Et voici un deuxième extrait important du Journal de Gide qui parle de Proust. (Le premier est ici .) C'est la page 693 de la Pléiade, on est en 1921, un mercredi.
Hier soir, j'allais monter me
coucher lorsque retentit un coup de sonnette. C'est le chauffeur de
Proust, le mari de Céleste, qui me rapporte l'exemplaire de
Corydon que je prêtais à Proust le 13 mai, et qui
propose de m'emmener, car Proust va un peu mieux et me fait dire
qu'il peut me recevoir, si toutefois cela ne me dérange pas de
venir. Et sa phrase est beaucoup plus longue et plus compliquée
que je ne la cite; je pense qu'il l'avait apprise en route, car,
comme je l'avais d'abord interrompu, il l'a reprise pour la réciter
d'une haleine. Céleste, de même, lorsqu'elle m'avait
ouvert la porte l'autre soir, après avoir exprimé les
regrets qu'avait Proust de ne pouvoir me recevoir, ajoutait:
« Monsieur prie Monsieur Gide de se convaincre qu'il pense
incessamment à lui. » (J'ai noté la phrase
aussitôt.)
Longtemps j'ai pu douter si Proust
ne jouait pas un peu de sa maladie pour protéger son travail
(ce qui me paraissait très légitime); mais hier, et
déjà l'autre jour, j'ai pu me convaincre qu'il était
réellement très souffrant. Il dit rester des heures
durant sans même pouvoir remuer la tête; il reste couché
tout le jour, et de longues suites de jour. Par instants il promène
le long des ailes du nez le tranchant d'une main qui paraît
morte, aux doits bizarrement raides et écartés et rien
n'est plus impressionnant que ce geste maniaque et gauche, qui semble
un geste d'animal ou de fou.
Nous n'avons, ce soir encore, guère
parlé que d'uranisme; il dit se reprocher cette « indécision »
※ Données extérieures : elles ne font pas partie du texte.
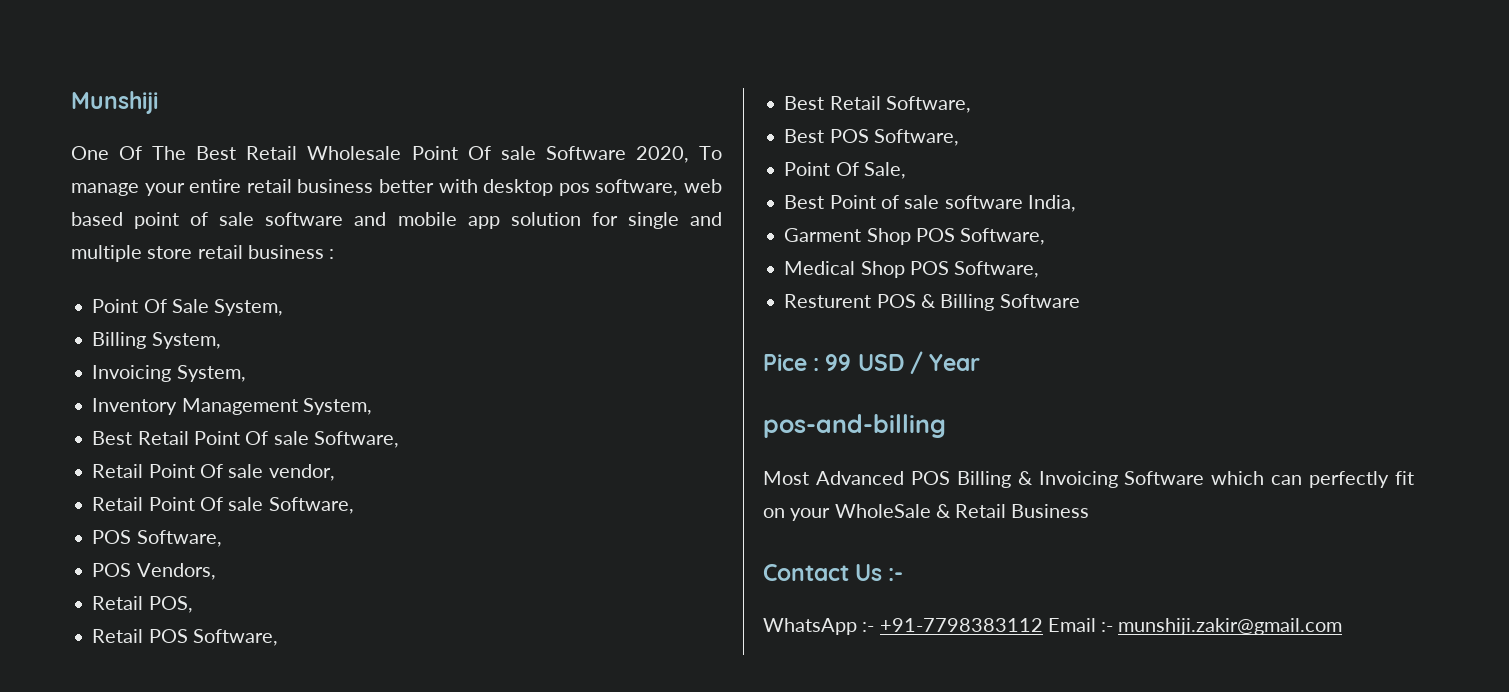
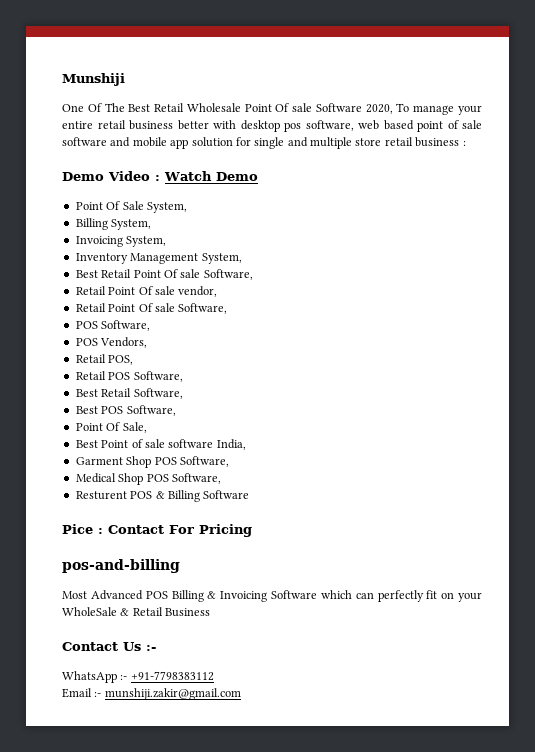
(335, 254) none -> [62,171,258,181] // Demo Video : Watch Demo
[825,351,981,374] 99 USD / Year -> [108,524,252,537] Contact For Pricing
(1043, 625) none -> (214, 676) //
qui l'a fait, pour nourrir la partie hétérosexuelle de
son livre, transposer « à l'ombre des jeunes
filles » tout ce que ses souvenirs homosexuels lui
proposaient de gracieux, de tendre et de charmant, de sorte qu'il ne
lui reste plus pour Sodome que du grotesque et de l'abject. Mais il
se montre très affecté lorsque je lui dis qu'il semble
avoir voulu stigmatiser l'uranisme; il proteste; et je comprends
enfin que ce que nous trouvons ignoble, objet de rire ou de dégoût,
ne lui paraît pas, à lui, si repoussant.
Lorsque je lui demande s'il ne nous
présentera jamais cet Eros sous des espèces jeunes et
belles, il me répond que, d'abord, ce qui l'attire ce n'est
presque jamais la beauté et qu'il estime qu'elle n'a que peu à
voir avec le désir - et que, pour ce qui est de la jeunesse,
c'était ce qu'il pouvait le plus aisément transposer
(ce qui se prêtait le mieux à une transposition).